**EXERCISE TEXT:**
Case 1:04-cv-01540-GMS

Document 87-5

Filed 05/31/2006

Page 7 of 50

POINT FOR CHARGE NO. 3 INSTRUCTION TO JURORS AT THE BEGINNING OF TRIAL: THE ROLE OF ATTORNEYS IN THESE PROCEEDINGS The role of attorneys is to zealously and effectively advance the claims of the parties they represent within the bounds of the law. An attorney may argue all reasonable conclusions from evidence in the record. It is not proper, however, for an attorney to state an opinion as to the truth or falsity of any testimony or evidence. What an attorney personally thinks or believes about the testimony or evidence in a case is not relevant, and you are instructed to disregard any personal opinion or belief offered by an attorney concerning testimony or evidence. Notwithstanding what you have may have seen on television or at the movies, the attorneys in this trial will be expected to act professionally, argue persuasively, and conduct themselves with civility. DEL. P.J.I. CIV. § 3.3A (2000). Source: See DeAngelis v. Harrison, Del. Supr., 628 A.2d 77, 88 (1993); McNally v. Eckman, Del. Supr., 466 A.2d 363, 371-75 (1983); Delaware Olds, Inc. v. Dixon, Del. Supr., 367 A.2d 178, 179 (1976). See also 3 DEVITT & BLACKMAR, FEDERAL JURY PRACTICE AND INSTRUCTIONS § 70.03 (4th ed. 1987); 75A AM. JUR. 2d §§ 554, 566, 632.

Case 1:04-cv-01540-GMS

Document 87-5

Filed 05/31/2006

Page 8 of 50

POINT FOR CHARGE NO. 4 BURDEN OF PROOF BY A PREPONDERANCE OF THE EVIDENCE In a civil case such as this one, the burden of proof is by a preponderance of the evidence. Proof by a preponderance of the evidence means proof that something is more likely than not. It means that certain evidence, when compared to the evidence opposed to it, has the more convincing force and makes you believe that something is more likely true than not. Preponderance of the evidence does not depend on the number of witnesses. If the evidence on any particular point is evenly balanced, the party having the burden of proof has not proved that point by a preponderance of the evidence, and you must find against the party on that point. In deciding whether any fact has been proved by a preponderance of the evidence, you may, unless I tell you otherwise, consider the testimony of all witnesses regardless of who called them, and all exhibits received into evidence regardless of who produced them. DEL. P.J.I. CIV. § 4.1 (2000). Source: Reynolds v. Reynolds, Del. Supr., 237 A.2d 708, 711 (1967)(defining preponderance of the evidence); McCartney v. Peoples Ry. Co., Del. Super., 78 A. 771, 772 (1911)(same); Oberly v. Howard Hughes Medical Inst., Del. Ch., 472 A.2d 366, 390 (1984)(same). See also 3 DEVITT & BLACKMAR, FEDERAL JURY PRACTICE AND INSTRUCTIONS § 72.01 (4th ed. 1987). 10 Del. C. § 8132 (elements of comparative negligence); Duphily v. Delaware Elec. Coop., Inc., Del. Supr., 662 A.2d 821, 828 (1995)(basic elements of negligence claim); Culver v. Bennett, Del. Supr., 588 A.2d 1094, 1096-97 (1991)(same); McGraw v. Corrin, Del. Supr., 303 A.2d 641 (1973)(comparative negligence).

**THINGS TO DO:**
**A)** In the jury instructions, what does proof by a preponderance of the evidence mean?
**B)** Extend the jury instructions with the passage that comes after their last sentence.

**MATERIAL SHOWN:**
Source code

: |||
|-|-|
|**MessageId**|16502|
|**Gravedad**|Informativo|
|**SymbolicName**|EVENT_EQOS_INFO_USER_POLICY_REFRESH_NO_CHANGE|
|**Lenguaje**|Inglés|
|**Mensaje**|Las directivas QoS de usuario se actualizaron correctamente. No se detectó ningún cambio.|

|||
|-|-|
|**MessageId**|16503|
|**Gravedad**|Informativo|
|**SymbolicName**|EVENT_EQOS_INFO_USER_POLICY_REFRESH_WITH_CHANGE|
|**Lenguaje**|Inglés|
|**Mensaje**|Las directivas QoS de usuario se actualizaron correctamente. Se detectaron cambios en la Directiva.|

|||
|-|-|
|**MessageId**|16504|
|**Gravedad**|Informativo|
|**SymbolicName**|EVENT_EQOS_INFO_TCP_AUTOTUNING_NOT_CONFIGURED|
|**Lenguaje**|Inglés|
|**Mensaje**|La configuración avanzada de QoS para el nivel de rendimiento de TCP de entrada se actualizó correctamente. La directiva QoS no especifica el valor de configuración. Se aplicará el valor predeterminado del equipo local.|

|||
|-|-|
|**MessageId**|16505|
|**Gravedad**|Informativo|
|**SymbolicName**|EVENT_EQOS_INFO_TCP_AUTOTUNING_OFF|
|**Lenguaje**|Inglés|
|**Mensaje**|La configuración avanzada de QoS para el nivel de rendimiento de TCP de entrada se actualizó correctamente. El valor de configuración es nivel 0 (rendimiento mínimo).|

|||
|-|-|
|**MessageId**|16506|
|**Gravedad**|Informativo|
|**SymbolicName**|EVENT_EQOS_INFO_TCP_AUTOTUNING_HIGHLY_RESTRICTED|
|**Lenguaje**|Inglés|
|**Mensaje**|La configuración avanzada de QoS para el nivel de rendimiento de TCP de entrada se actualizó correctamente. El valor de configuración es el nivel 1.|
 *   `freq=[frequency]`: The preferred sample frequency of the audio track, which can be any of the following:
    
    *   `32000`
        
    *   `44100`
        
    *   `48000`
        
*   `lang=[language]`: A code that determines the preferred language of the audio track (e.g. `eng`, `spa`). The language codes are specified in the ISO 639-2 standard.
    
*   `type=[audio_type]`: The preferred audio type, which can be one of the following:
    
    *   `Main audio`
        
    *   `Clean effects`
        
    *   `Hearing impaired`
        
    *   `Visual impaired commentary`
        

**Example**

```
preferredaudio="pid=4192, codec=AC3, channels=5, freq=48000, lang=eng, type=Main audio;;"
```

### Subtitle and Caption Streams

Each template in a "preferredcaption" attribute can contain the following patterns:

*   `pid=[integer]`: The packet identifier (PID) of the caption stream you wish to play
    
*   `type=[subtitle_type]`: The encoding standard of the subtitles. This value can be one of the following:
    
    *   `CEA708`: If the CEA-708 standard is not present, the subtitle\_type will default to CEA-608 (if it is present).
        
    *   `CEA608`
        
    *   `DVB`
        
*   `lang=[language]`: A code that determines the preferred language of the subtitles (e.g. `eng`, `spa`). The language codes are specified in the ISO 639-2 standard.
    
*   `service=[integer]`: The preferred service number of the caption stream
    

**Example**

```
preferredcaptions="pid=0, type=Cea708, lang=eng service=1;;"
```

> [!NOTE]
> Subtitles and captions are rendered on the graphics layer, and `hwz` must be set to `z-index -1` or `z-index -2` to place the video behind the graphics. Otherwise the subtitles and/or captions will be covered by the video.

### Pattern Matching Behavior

**OUTPUTS BY TASK:**
**A)** Proof that something is more likely than not.

**B)**
Case 1:04-cv-01540-GMS

Document 87-5

Filed 05/31/2006

Page 9 of 50

POINT FOR CHARGE NO. 5 NEGLIGENCE DEFINED This case involves claims of negligence. Negligence is the lack of ordinary care; that is, the absence of the kind of care a reasonably prudent and careful person would exercise in similar circumstances. That standard is your guide. If a person's conduct in a given circumstance doesn't measure up to the conduct of an ordinarily prudent and careful person, then that person was negligent. On the other hand, if the person's conduct does measure up to the conduct of a reasonably prudent and careful person, the person wasn't negligent. The mere fact that an injury occurred isn't enough to establish negligence.

DEL. P.J.I. CIV. § 5.1 (2000). Source: Duphily v. Delaware Elec. Coop., Inc., Del. Supr., 662 A.2d 821, 828 (1995); Culver v. Bennett, Del. Supr., 588 A.2d 1094, 1096-97 (1991); Robelen Piano Co. v. Di Fonzo, Del. Supr., 169 A.2d 240 (1961); Rabar v. E.I. duPont de Nemours & Co., Del. Super., 415 A.2d 499, 506 (1980); DeAngelis v. U.S.A.C. Transport, Del. Super., 105 A.2d 458 (1954); Kane v. Reed, Del. Super., 101 A.2d 800 (1954).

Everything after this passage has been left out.